BEGIN
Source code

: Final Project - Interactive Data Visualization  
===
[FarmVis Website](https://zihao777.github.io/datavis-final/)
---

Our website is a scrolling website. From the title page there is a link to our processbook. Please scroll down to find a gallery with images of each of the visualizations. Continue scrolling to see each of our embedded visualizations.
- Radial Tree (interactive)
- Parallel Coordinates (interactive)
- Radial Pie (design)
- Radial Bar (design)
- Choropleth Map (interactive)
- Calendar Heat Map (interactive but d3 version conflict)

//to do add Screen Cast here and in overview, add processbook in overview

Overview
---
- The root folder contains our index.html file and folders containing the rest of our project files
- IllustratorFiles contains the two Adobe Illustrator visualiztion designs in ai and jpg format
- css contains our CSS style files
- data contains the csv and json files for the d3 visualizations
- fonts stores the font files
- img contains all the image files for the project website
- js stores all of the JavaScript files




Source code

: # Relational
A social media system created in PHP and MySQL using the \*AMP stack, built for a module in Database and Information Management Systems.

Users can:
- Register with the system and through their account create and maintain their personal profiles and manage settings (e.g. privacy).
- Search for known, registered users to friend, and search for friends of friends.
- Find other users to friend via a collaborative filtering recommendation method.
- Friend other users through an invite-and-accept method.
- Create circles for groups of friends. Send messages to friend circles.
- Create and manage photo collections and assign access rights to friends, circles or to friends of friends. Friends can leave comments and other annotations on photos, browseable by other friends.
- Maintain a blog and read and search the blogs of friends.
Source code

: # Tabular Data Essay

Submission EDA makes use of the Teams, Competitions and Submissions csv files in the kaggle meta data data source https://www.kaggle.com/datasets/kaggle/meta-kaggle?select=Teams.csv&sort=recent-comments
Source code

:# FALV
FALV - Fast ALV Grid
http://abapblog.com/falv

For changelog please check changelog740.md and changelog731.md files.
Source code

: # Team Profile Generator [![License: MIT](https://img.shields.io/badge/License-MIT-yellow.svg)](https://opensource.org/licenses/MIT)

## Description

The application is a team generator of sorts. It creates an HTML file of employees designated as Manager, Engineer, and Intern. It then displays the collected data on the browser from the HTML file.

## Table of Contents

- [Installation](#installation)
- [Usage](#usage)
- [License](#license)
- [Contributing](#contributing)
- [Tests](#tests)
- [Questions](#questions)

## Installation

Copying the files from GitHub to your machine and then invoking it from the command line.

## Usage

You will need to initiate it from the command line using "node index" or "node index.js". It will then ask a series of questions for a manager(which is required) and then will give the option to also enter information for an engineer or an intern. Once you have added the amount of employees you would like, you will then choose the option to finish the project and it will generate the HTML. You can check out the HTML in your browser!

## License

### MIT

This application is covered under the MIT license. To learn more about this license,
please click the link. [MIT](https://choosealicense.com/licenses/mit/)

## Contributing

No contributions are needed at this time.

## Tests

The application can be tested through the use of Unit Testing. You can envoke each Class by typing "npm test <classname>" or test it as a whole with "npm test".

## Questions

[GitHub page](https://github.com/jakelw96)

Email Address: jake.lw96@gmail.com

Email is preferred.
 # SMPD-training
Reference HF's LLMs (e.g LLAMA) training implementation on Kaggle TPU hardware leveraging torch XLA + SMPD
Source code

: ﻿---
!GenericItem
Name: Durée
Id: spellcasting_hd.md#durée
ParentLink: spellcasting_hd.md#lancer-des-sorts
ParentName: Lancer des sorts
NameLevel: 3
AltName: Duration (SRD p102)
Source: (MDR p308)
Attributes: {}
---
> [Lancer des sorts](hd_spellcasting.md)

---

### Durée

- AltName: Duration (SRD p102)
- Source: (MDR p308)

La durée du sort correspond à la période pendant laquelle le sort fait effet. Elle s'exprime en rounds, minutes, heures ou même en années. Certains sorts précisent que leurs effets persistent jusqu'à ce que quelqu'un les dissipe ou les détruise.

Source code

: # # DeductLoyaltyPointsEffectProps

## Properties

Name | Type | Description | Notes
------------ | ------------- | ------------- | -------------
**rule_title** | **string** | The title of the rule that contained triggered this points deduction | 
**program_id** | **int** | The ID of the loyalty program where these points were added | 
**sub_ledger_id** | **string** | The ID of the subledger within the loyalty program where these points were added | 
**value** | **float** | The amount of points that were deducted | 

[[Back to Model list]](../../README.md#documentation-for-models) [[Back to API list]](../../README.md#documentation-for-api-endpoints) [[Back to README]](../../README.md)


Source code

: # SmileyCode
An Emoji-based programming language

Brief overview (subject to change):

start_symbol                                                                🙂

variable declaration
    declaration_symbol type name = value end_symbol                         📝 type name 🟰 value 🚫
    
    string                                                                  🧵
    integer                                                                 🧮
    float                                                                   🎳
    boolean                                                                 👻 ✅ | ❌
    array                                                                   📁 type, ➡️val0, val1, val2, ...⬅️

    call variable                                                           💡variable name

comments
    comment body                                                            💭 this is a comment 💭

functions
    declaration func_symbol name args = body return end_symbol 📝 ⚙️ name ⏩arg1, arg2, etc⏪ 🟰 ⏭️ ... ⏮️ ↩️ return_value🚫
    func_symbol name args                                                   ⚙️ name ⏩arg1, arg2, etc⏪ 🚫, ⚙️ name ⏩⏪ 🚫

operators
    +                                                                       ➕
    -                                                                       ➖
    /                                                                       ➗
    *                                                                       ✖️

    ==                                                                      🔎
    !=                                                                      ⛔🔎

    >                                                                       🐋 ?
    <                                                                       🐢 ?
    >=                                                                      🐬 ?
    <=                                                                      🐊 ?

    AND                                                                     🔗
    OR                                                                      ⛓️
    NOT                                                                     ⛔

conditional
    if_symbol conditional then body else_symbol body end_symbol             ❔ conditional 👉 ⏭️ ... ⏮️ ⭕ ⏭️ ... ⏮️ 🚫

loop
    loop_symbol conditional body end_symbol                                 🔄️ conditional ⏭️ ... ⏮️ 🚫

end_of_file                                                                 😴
END
WORK TO BE COMPLETED
Express the stretch from the line containing "- AltName: Duration (SRD p102)" through the line containing "## Properties" as a Markdown table with the columns Row and Line. Each non-blank line gets one numbered row, and blank lines are skipped.

ANSWER TO THE PROBLEM
| Row | Line |
|---|---|
| 1 | - AltName: Duration (SRD p102) |
| 2 | - Source: (MDR p308) |
| 3 | La durée du sort correspond à la période pendant laquelle le sort fait effet. Elle s'exprime en rounds, minutes, heures ou même en années. Certains sorts précisent que leurs effets persistent jusqu'à ce que quelqu'un les dissipe ou les détruise. |
| 4 | Source code |
| 5 | : # # DeductLoyaltyPointsEffectProps |
| 6 | ## Properties |